_Your goal_: Find the lines below that contain the string "XSize". Copy each one.

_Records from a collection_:
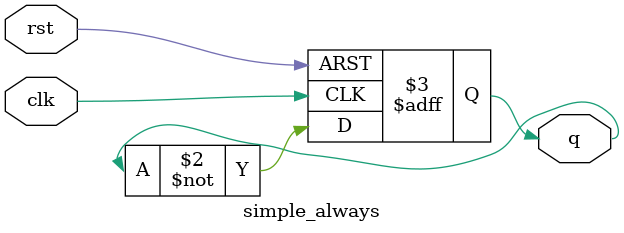
<source format=sv>
module simple_always(input logic clk, rst, output logic q);

  always_ff @(posedge clk or posedge rst) begin
    if (rst)
      q <= 0;
    else
      q <= ~q;
  end
endmodule

</source>
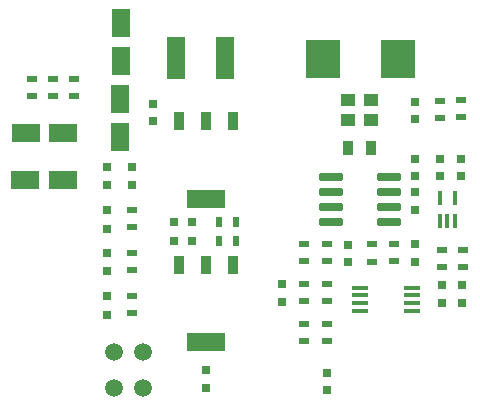
<source format=gtp>
G04*
G04 #@! TF.GenerationSoftware,Altium Limited,Altium Designer,21.3.2 (30)*
G04*
G04 Layer_Color=8421504*
%FSTAX25Y25*%
%MOIN*%
G70*
G04*
G04 #@! TF.SameCoordinates,A5ECCF02-3B51-4883-8FBB-CF9BCB37C224*
G04*
G04*
G04 #@! TF.FilePolarity,Positive*
G04*
G01*
G75*
%ADD19R,0.11811X0.12992*%
%ADD20C,0.05906*%
%ADD21R,0.12992X0.06496*%
%ADD22R,0.03740X0.06496*%
%ADD23R,0.03150X0.03150*%
%ADD24R,0.02165X0.03543*%
%ADD25R,0.06000X0.14000*%
%ADD26R,0.06102X0.09252*%
%ADD27R,0.03543X0.02165*%
%ADD28R,0.09252X0.06102*%
%ADD29R,0.03150X0.03150*%
G04:AMPARAMS|DCode=30|XSize=77.56mil|YSize=23.62mil|CornerRadius=2.95mil|HoleSize=0mil|Usage=FLASHONLY|Rotation=0.000|XOffset=0mil|YOffset=0mil|HoleType=Round|Shape=RoundedRectangle|*
%AMROUNDEDRECTD30*
21,1,0.07756,0.01772,0,0,0.0*
21,1,0.07165,0.02362,0,0,0.0*
1,1,0.00591,0.03583,-0.00886*
1,1,0.00591,-0.03583,-0.00886*
1,1,0.00591,-0.03583,0.00886*
1,1,0.00591,0.03583,0.00886*
%
%ADD30ROUNDEDRECTD30*%
%ADD31R,0.03543X0.05118*%
%ADD32R,0.05118X0.04331*%
G04:AMPARAMS|DCode=33|XSize=46.85mil|YSize=15.75mil|CornerRadius=1.97mil|HoleSize=0mil|Usage=FLASHONLY|Rotation=90.000|XOffset=0mil|YOffset=0mil|HoleType=Round|Shape=RoundedRectangle|*
%AMROUNDEDRECTD33*
21,1,0.04685,0.01181,0,0,90.0*
21,1,0.04291,0.01575,0,0,90.0*
1,1,0.00394,0.00591,0.02146*
1,1,0.00394,0.00591,-0.02146*
1,1,0.00394,-0.00591,-0.02146*
1,1,0.00394,-0.00591,0.02146*
%
%ADD33ROUNDEDRECTD33*%
%ADD34R,0.05512X0.01772*%
D19*
X0343821Y0387652D02*
D03*
X0318624D02*
D03*
D20*
X02586Y02901D02*
D03*
Y0278D02*
D03*
X02491D02*
D03*
Y02901D02*
D03*
D21*
X02798Y0293413D02*
D03*
Y0341213D02*
D03*
D22*
X0270745Y03192D02*
D03*
X02798D02*
D03*
X0288855D02*
D03*
X0270745Y0367D02*
D03*
X02798D02*
D03*
X0288855D02*
D03*
D23*
X0275Y03273D02*
D03*
X0269094D02*
D03*
Y03334D02*
D03*
X0275D02*
D03*
D24*
X0289809Y0327272D02*
D03*
X02841D02*
D03*
X0284046Y0333428D02*
D03*
X0289754D02*
D03*
D25*
X0269659Y0388D02*
D03*
X02862D02*
D03*
D26*
X02513Y0399798D02*
D03*
Y03872D02*
D03*
X0251204Y0374486D02*
D03*
Y0361887D02*
D03*
D27*
X02358Y0381263D02*
D03*
Y0375554D02*
D03*
X0228672Y0381263D02*
D03*
Y0375554D02*
D03*
X02216Y0375576D02*
D03*
Y0381284D02*
D03*
X0255Y0337573D02*
D03*
Y0331864D02*
D03*
Y0323304D02*
D03*
Y0317595D02*
D03*
Y0308938D02*
D03*
Y030323D02*
D03*
X03576Y0368246D02*
D03*
Y0373954D02*
D03*
X03647Y03684D02*
D03*
Y0374109D02*
D03*
X03654Y031856D02*
D03*
Y0324269D02*
D03*
X03585Y0324248D02*
D03*
Y0318539D02*
D03*
X0312556Y0326022D02*
D03*
Y0320313D02*
D03*
X0320056Y0326022D02*
D03*
Y0320313D02*
D03*
Y0293846D02*
D03*
Y0299554D02*
D03*
X03125Y0299533D02*
D03*
Y0293824D02*
D03*
Y0312767D02*
D03*
Y0307058D02*
D03*
X032Y0312767D02*
D03*
Y0307058D02*
D03*
X0335Y0320292D02*
D03*
Y0326D02*
D03*
X0342556Y0326022D02*
D03*
Y0320313D02*
D03*
D28*
X0219614Y0363304D02*
D03*
X0232213D02*
D03*
X02321Y03476D02*
D03*
X0219502D02*
D03*
D29*
X02468Y0308938D02*
D03*
Y0302639D02*
D03*
Y0323304D02*
D03*
Y0317005D02*
D03*
Y0337573D02*
D03*
Y0331274D02*
D03*
Y03458D02*
D03*
Y0351706D02*
D03*
X0255028Y03458D02*
D03*
Y0351706D02*
D03*
X02798Y0278095D02*
D03*
Y0284D02*
D03*
X03493Y0373553D02*
D03*
Y0367647D02*
D03*
X03494Y0337494D02*
D03*
Y03434D02*
D03*
Y0354553D02*
D03*
Y0348647D02*
D03*
X0357628Y0354553D02*
D03*
Y0348647D02*
D03*
X0364672Y0354553D02*
D03*
Y0348647D02*
D03*
X03651Y0306547D02*
D03*
Y0312453D02*
D03*
X03585Y0312353D02*
D03*
Y0306447D02*
D03*
X03494Y03202D02*
D03*
Y0326105D02*
D03*
X0320028Y0277347D02*
D03*
Y0283253D02*
D03*
X03052Y0312879D02*
D03*
Y0306974D02*
D03*
X03271Y0325953D02*
D03*
Y0320047D02*
D03*
X02619Y0367D02*
D03*
Y0372905D02*
D03*
D30*
X0340824Y03485D02*
D03*
Y03435D02*
D03*
Y03385D02*
D03*
Y03335D02*
D03*
X0321376D02*
D03*
Y03385D02*
D03*
Y03435D02*
D03*
Y03485D02*
D03*
D31*
X033464Y03581D02*
D03*
X032716D02*
D03*
D32*
X033464Y0374247D02*
D03*
Y0367553D02*
D03*
X032716Y0374247D02*
D03*
Y0367553D02*
D03*
D33*
X0357628Y0341359D02*
D03*
X0362746D02*
D03*
Y03338D02*
D03*
X0360187D02*
D03*
X0357628D02*
D03*
D34*
X0331039Y0311639D02*
D03*
Y030908D02*
D03*
Y0306521D02*
D03*
Y0303961D02*
D03*
X0348361D02*
D03*
Y0306521D02*
D03*
Y030908D02*
D03*
Y0311639D02*
D03*
M02*

</source>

_Answer_:
G04:AMPARAMS|DCode=30|XSize=77.56mil|YSize=23.62mil|CornerRadius=2.95mil|HoleSize=0mil|Usage=FLASHONLY|Rotation=0.000|XOffset=0mil|YOffset=0mil|HoleType=Round|Shape=RoundedRectangle|*
G04:AMPARAMS|DCode=33|XSize=46.85mil|YSize=15.75mil|CornerRadius=1.97mil|HoleSize=0mil|Usage=FLASHONLY|Rotation=90.000|XOffset=0mil|YOffset=0mil|HoleType=Round|Shape=RoundedRectangle|*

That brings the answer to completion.